#### What you are asked to do:
In the JacVecOperator forum thread below, what does using L(u,p,t) as a function inside the ODE define?

#### Excerpted passage:
Clarification: JacVecOperator interface

[lindnemi]

Hi, I'm trying to implement a custom JacVecOperator.

In the docs it sounds like L(u,p,t) should be multiplication of L with a vector u. If L = Jac(x) is some Jacobian at location x that would be the directional derivative Jac(x) * u.

On the other hand here it seems that the function call L(u,p,t) will always evaluate to Jac(u) * u. Meaning that the direction and the point at which Jac is evaluated will always be the same.

In this case, how am I supposed to implement the general directional derivative Jac(u) * z where z is an arbitrary direction?

[ChrisRackauckas]

* should not update the Jacobian, as you say that would allow Jac(x) * u. Using L(u,p,t) as a function inside of the ODE defines the ODE Jac(u)*u which is a representation of the original nonlinear operator and is thus useful in things like local sensitivity analysis, hence the default.

[lindnemi]

Thank you for the quick answer. So there are basically three things to implement for a JacVecOperator:

• L(u,p,t) for Jac(u) * u
• * for Jac(u) * x
• update_coefficients

Each of which should be given in mutating and oop form. I would love to see a brief section specifically about JacVecOperator in the docs.

[ChrisRackauckas]

Yes, http://diffeqoperators.sciml.ai/dev/operators/jacobian_vector_product/ needs a bit more.

#### Dataset extract:
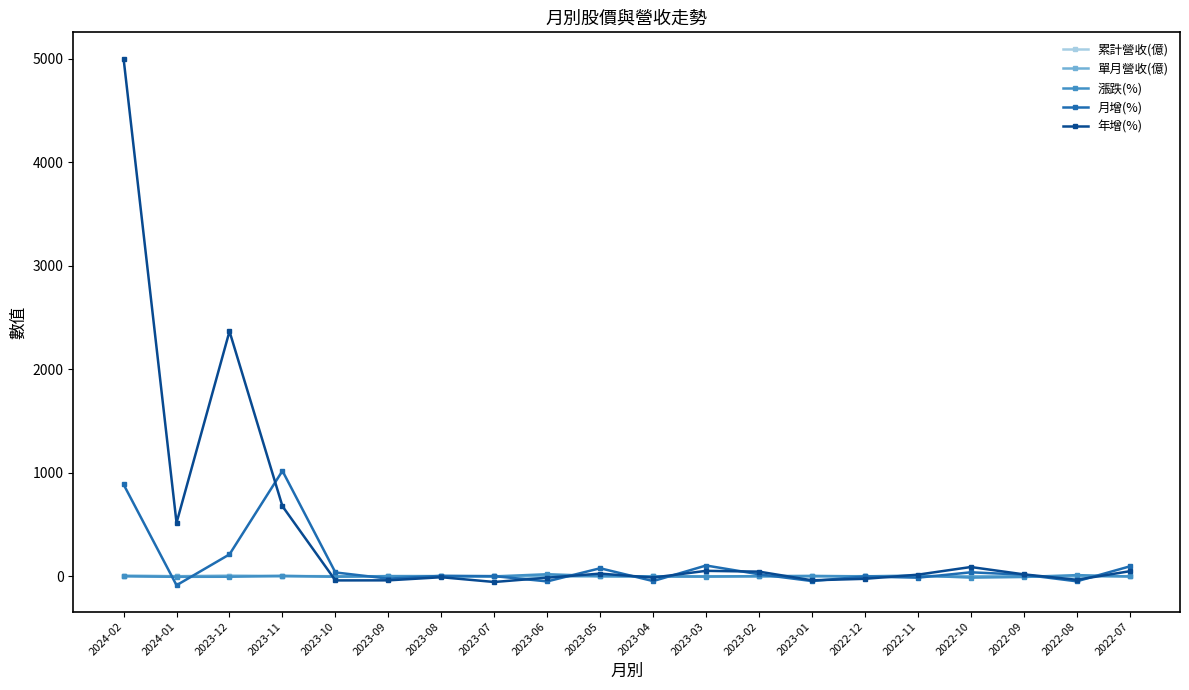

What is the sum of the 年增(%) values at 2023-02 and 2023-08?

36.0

---

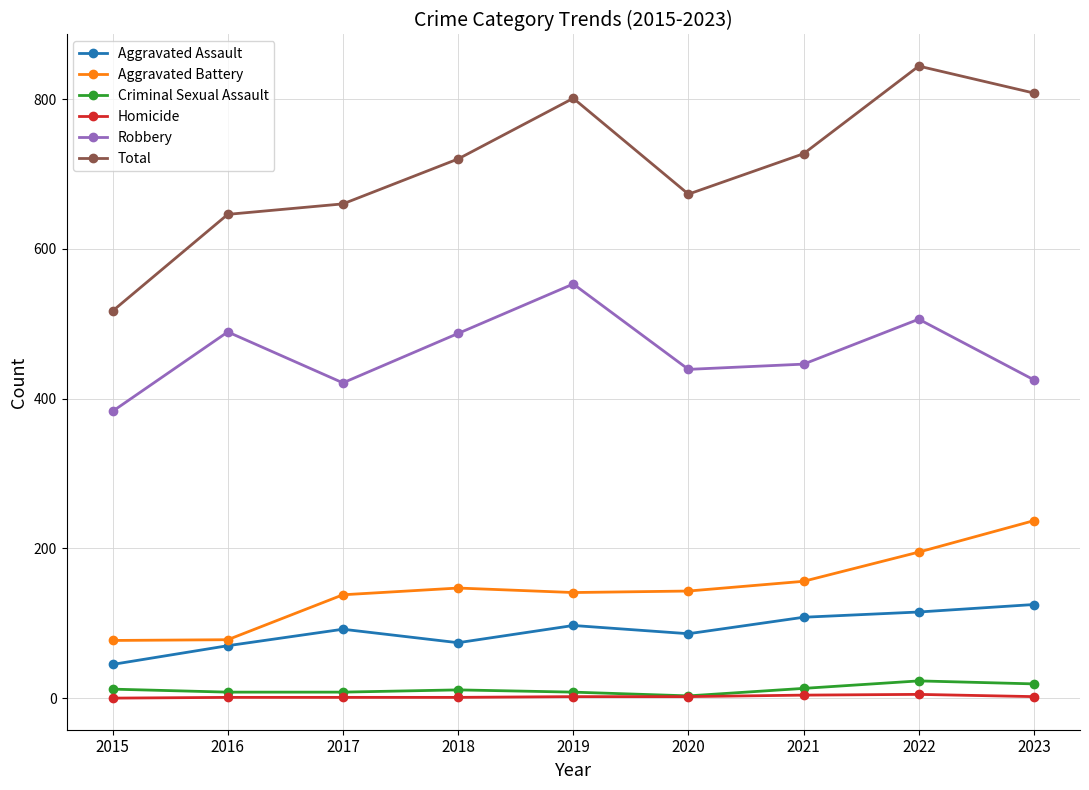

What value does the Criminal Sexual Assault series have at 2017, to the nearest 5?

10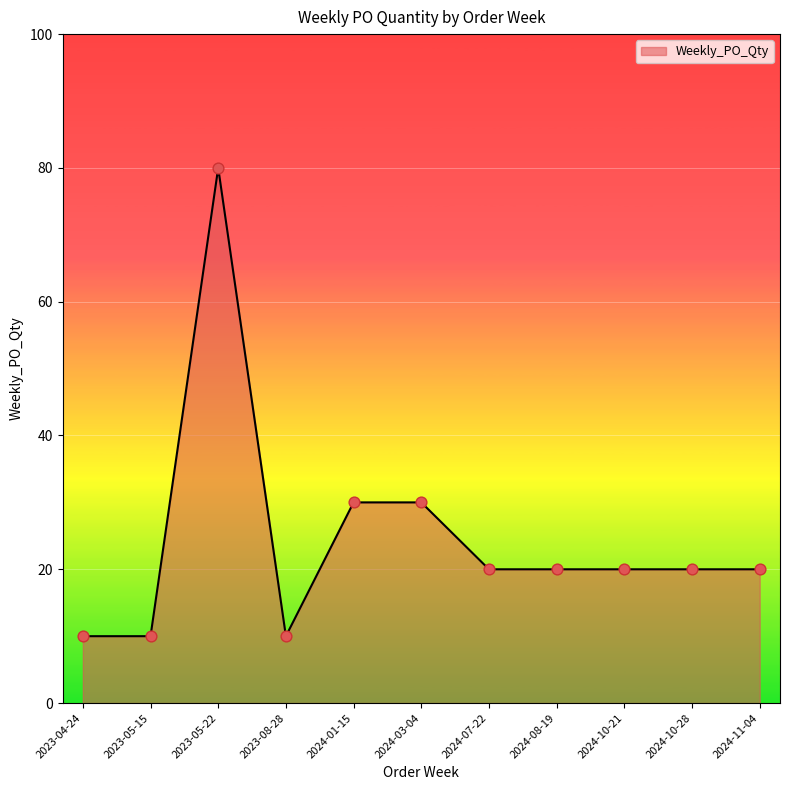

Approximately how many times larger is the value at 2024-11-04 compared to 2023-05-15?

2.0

#### Result of the exercise:
It defines the ODE Jac(u)*u, a representation of the original nonlinear operator.